Около полуночи я проснулся в неясной тревоге и увидел, что каюта залита ярким алым светом, точно огнем. Испугавшись, я решил, что яхта горит. Но в следующее мгновение меня словно парализовало, и я онемел от ужаса. Передо мной стояла Сибил!.. Сибил – дикая, странная, измученная. Она стояла полуобнаженная и манила меня отчаянными жестами. Лицо ее было таким, каким я видел его в последний раз, – мертвенно-бледным и отвратительным… В ее глазах светились угроза, отчаяние и предупреждение! Вокруг нее извивались языки пламени… Губы ее шевелились, словно она стремилась заговорить, но не могла издать ни звука. Затем Сибил исчезла.
Должно быть, я потерял сознание, потому что, когда очнулся, был уже день. Пережитый кошмар был лишь первым в череде подобных: отныне каждую ночь я видел Сибил, окутанную пламенем. От страха и страдания я чуть не сошел с ума. Муки мои были неописуемы, однако я ничего не говорил Лусио, который, как мне казалось, пристально за мной наблюдал. Я принимал снотворное в надежде на крепкий сон, но тщетно: ночью я просыпался, и мне снова и снова являлся огненный призрак умершей жены, которая обращалась ко мне с отчаянием в глазах и невысказанным предостережением.
И это было еще далеко не все. В один прекрасный солнечный день я вошел в пустовавшую кают-компанию – и тут же отпрянул назад: за столом сидел мой старый приятель Джон Каррингтон. С пером в руке он внимательно склонился над своими бумагами, лицо его было морщинистым и очень бледным, но он выглядел таким реальным, что я позвал его по имени.
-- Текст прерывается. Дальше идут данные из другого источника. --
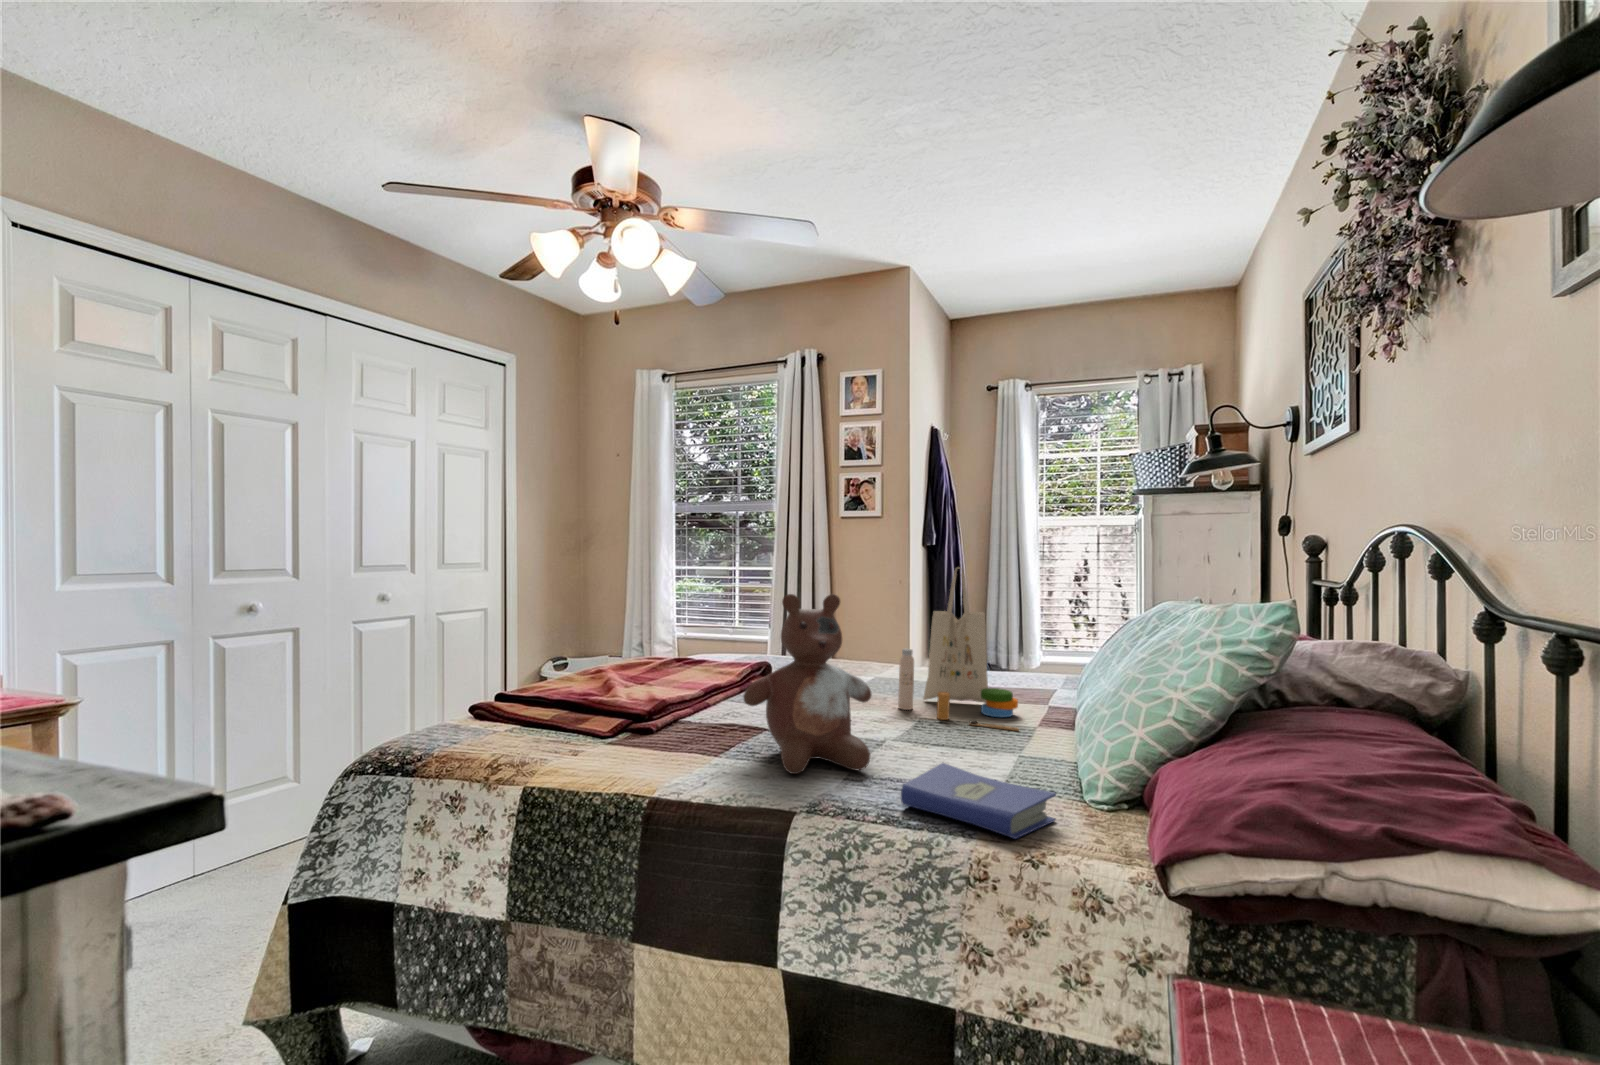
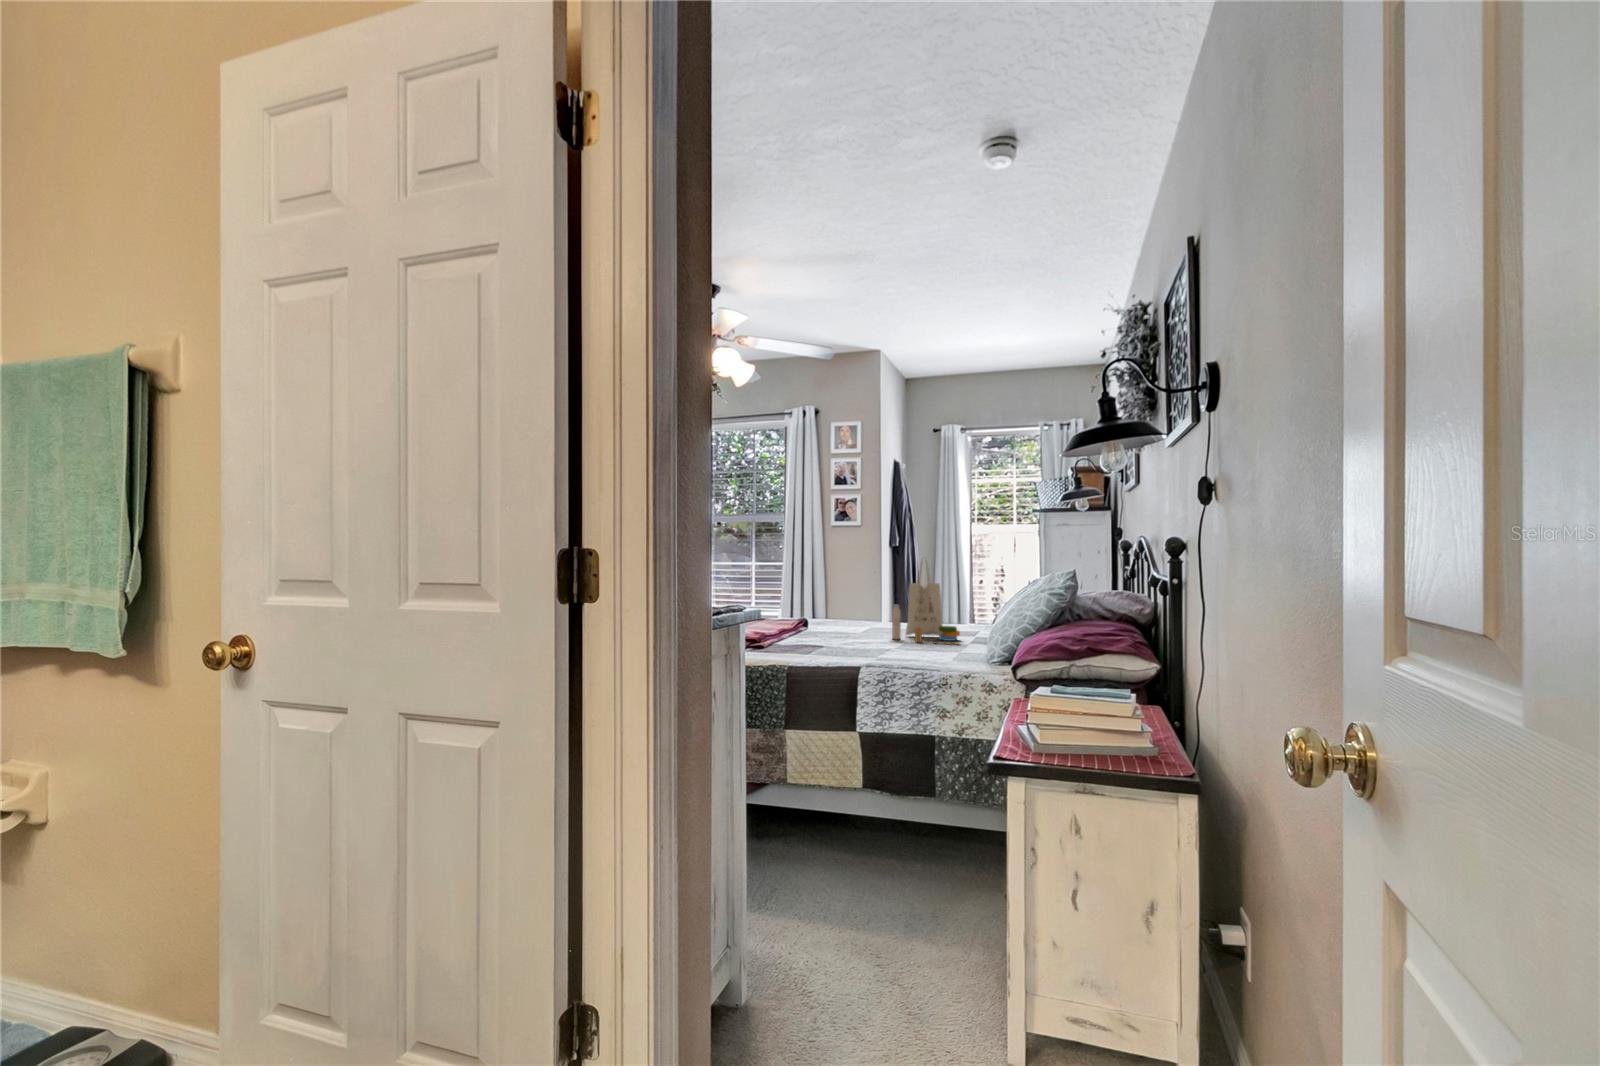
stuffed bear: present [743,594,871,774] -> none [820,571,887,658]
hardcover book: present [901,763,1056,839] -> none [906,648,977,671]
Он поднял глаза, печально улыбнулся – и исчез! Дрожа всем телом, я с горечью осознал, что ко всем моим видениям добавилось еще одно.
Я попытался взять себя в руки и сообразить, что лучше всего предпринять. Не оставалось сомнений в том, что я очень болен, а эти фантомы – предупреждение о заболевании мозга. Мне следовало постараться держать себя под контролем, пока я не доберусь до Англии, а там я смогу проконсультироваться с лучшими врачами и отдать себя под их опеку, пока полностью не выздоровею.